Ambiguity in C
16 points by icefox
16 points by icefox
I don't understand why this article insists on referring to context-sensitivity as “ambiguity”. C's syntax can't be expressed in BNF, but it's not ambiguous, although the BNF given in the standard of course is.
If you’ve ever written a parser for C, you’ll know the most annoying part is the ambiguities.
I can't really agree with that. The solution is inelegant but it's also easy, self-contained, and doesn't interact multiplicatively with other things.
OTOH a nice, user-friendly compiler wants to do things like trace tokens back through preprocessor expansions, issue context-sensitive warnings, keep looking for more errors after the first one, and so on. You can add one or two things like that to a basic compiler without major problems, but if you add all the modern conveniences you will quickly end up with a spaghetti nightmare mess where everything knows about everything else, changing any single thing takes weeks, and the whole thing will come crashing down if someone sneezes near it.
That is annoying. I'm not sure if it's specific to C though.
Yeah, the author knows what the problem is, but has decided not to use the standard solution, and is complaining at length because they have made the problem worse. D’oh.
The only correct solution is to build a type table, which we’ve already decided against
It's worse than just needing a symbol table.
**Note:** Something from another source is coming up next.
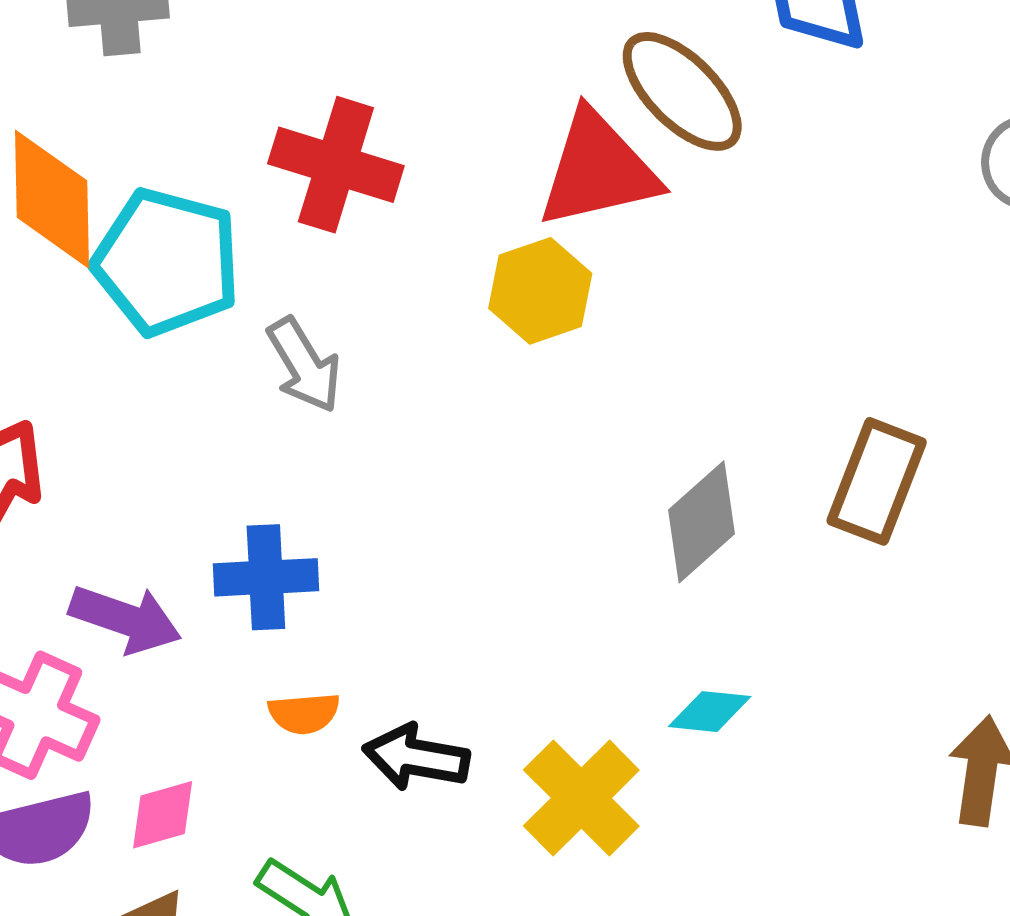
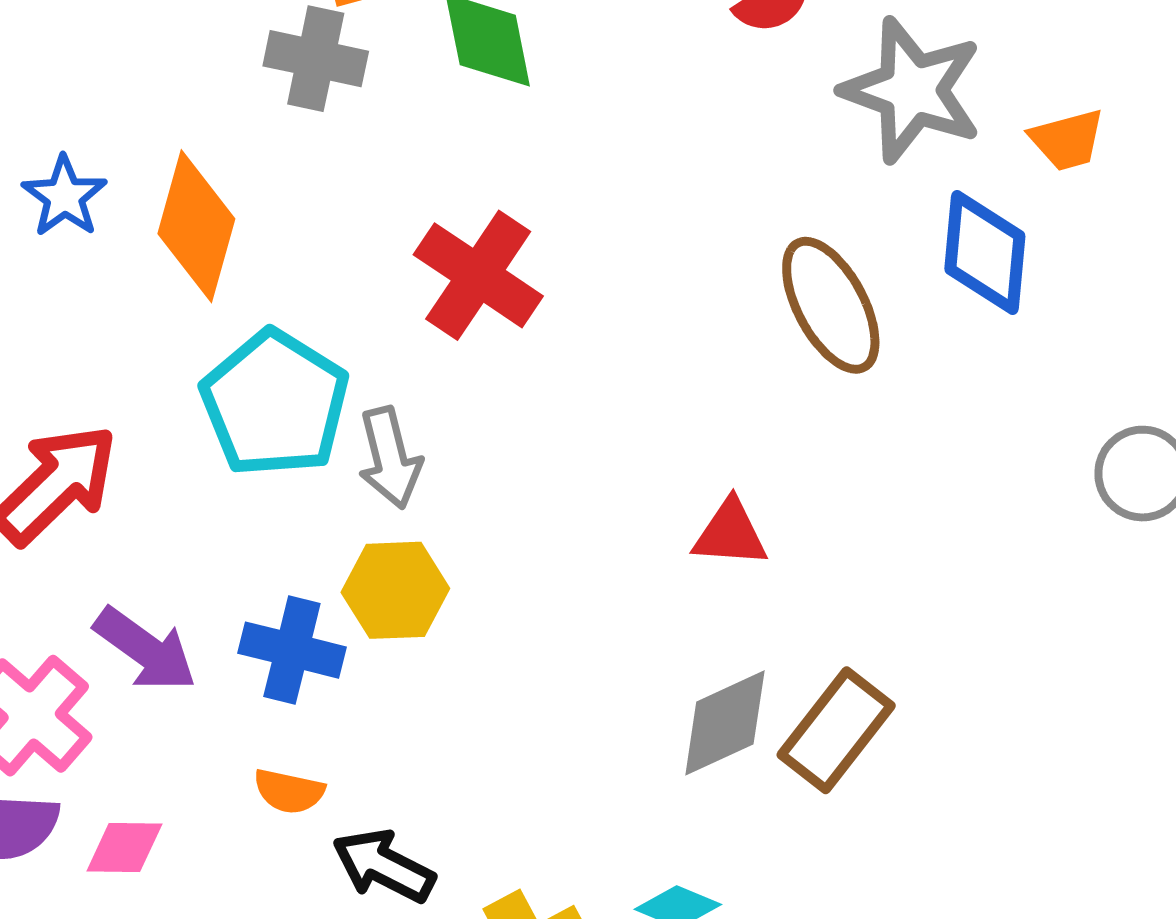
red triangle: (598, 170) -> (730, 533), moved, size x0.6
cyan pentagon: (167, 262) -> (275, 403), moved
yellow hexagon: (540, 291) -> (395, 590), moved
brown rectangle: (877, 481) -> (836, 730), moved

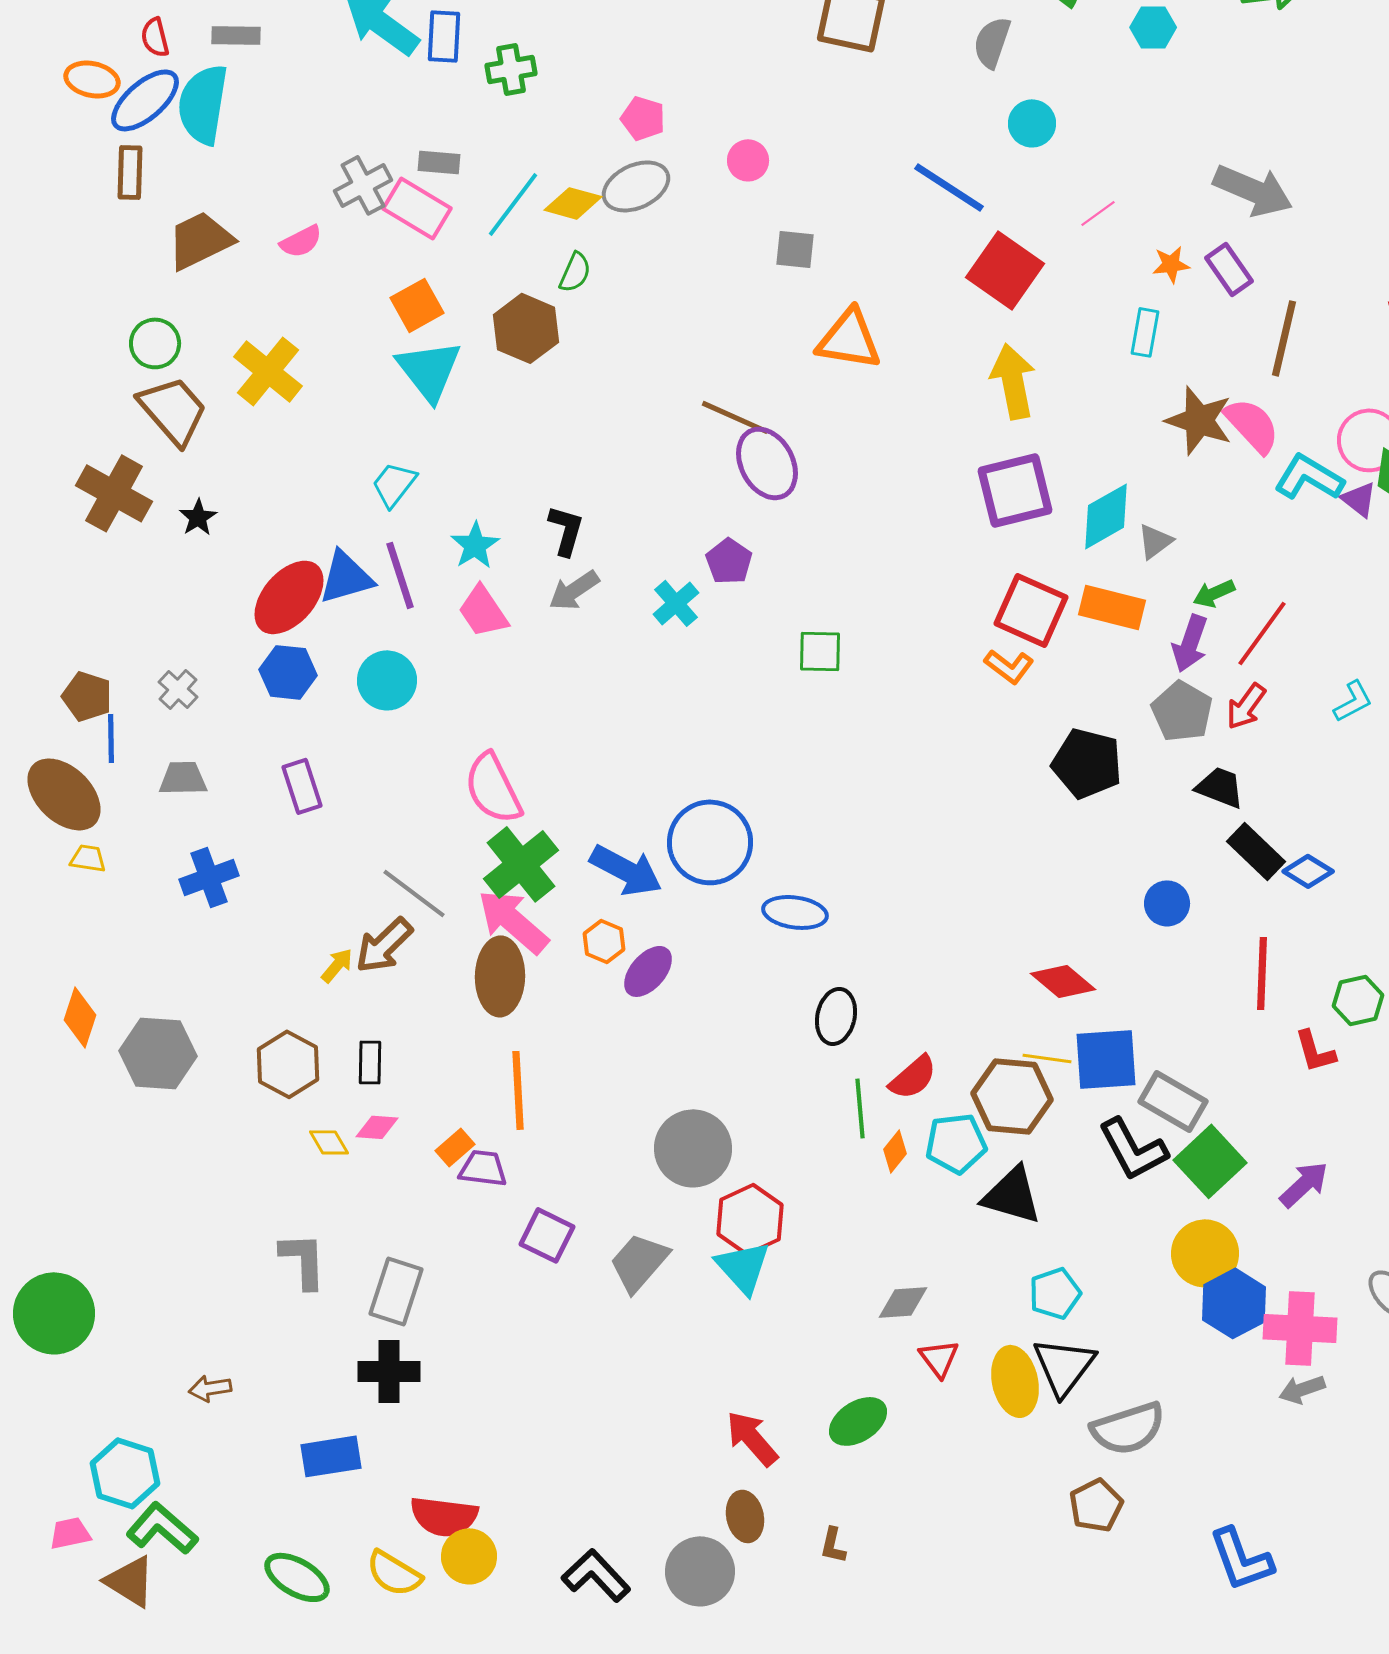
Distinguishing between a cast and a structured initializer of a struct type requires deep lookahead or delayed reduction. And there are places where the type check you need to do is several tokens ahead, rather than where you currently are or only a single token ahead. Also the exact semantics of where and when you update the symbol table are very obtuse; most people would probably write something that gets the following program wrong:
typedef int T;
T f(T x, T (*T)(T x))
{
return (T)(x);
}
Yeah, C’s grammar is fairly closely fitted to LALR bottom-up parsers and a bit awkward for LL.
Distinguishing between a cast and a structured initializer of a struct type requires deep lookahead or delayed reduction
Do you mean a compound literal? Isn’t that disambiguated by the { ?
the exact semantics of where and when you update the symbol table are very obtuse
Yeah the standard is often written in torturous style. For this kind of thing the standard is usually clear and explicit about where the scope of an identifier starts and ends, which tells the compiler writer when to update the symbol table.
(But there’s currently a discussion about adding more explicit coupling between pointers and their associated lengths. It’s particularly troublesome because it’s common to declare the pointer before the length, so the pointer declarator can’t use something simple like dynamically-sized array syntax because that refers forwards to the length which is not yet in scope.)
Do you mean a compound literal? Isn’t that disambiguated by the { ?
That's exactly right. But (because type names can be arbitrarily long) that { can be arbitrarily far forward from the original ( if you're trying to tell between the two before parsing the target type. And if you decide which kind of thing you're in after parsing the target type, you're basically manually left-factoring that part of the grammar and deciding after the fact what rule you were in. It works and these both keep you in O(n) territory for parsing the full source text, but it's not obvious looking at the grammar that these are your options unless you're already very experienced.
(Part of the problem is that the cast operator and compound literal expression rules are specified at different precedence levels in the grammar! In order to avoid problems around that, in my parser, I chose a third thing: my lexer pairs up brackets/parens, and I do a lookahead past the current (...) pair and see if it's a {.)
Like you said, it's a lot easier in LR/LALR land than LL. Which, IMO, is kind of an impedance mismatch with how the symbol state updates make you want to go the LL way.
The whole last section of the post is about why the standard solution is undesirable: when you're parsing an editor buffer that contains an incomplete program more often than not, the expectation that you can parse the entire prefix (including all the header files) to make sense of a declaration is often broken.
Context-sensitivity often devolves to ambiguity when you don't have the context, which is the use case the author cares about here.
More generally it is totally possible to design a language where all these user-friendly features are implementable without a spaghetti nightmare mess. C just happens to have made a bunch of choices that make that difficult. (Though it may be hard to blame its creators, who were working in a very different environment.)
Jim Roskind also has a writeup about some of these issues. It includes the funny line:
since you copied the grammar from the ANSI Standard, your grammar is probably wrong.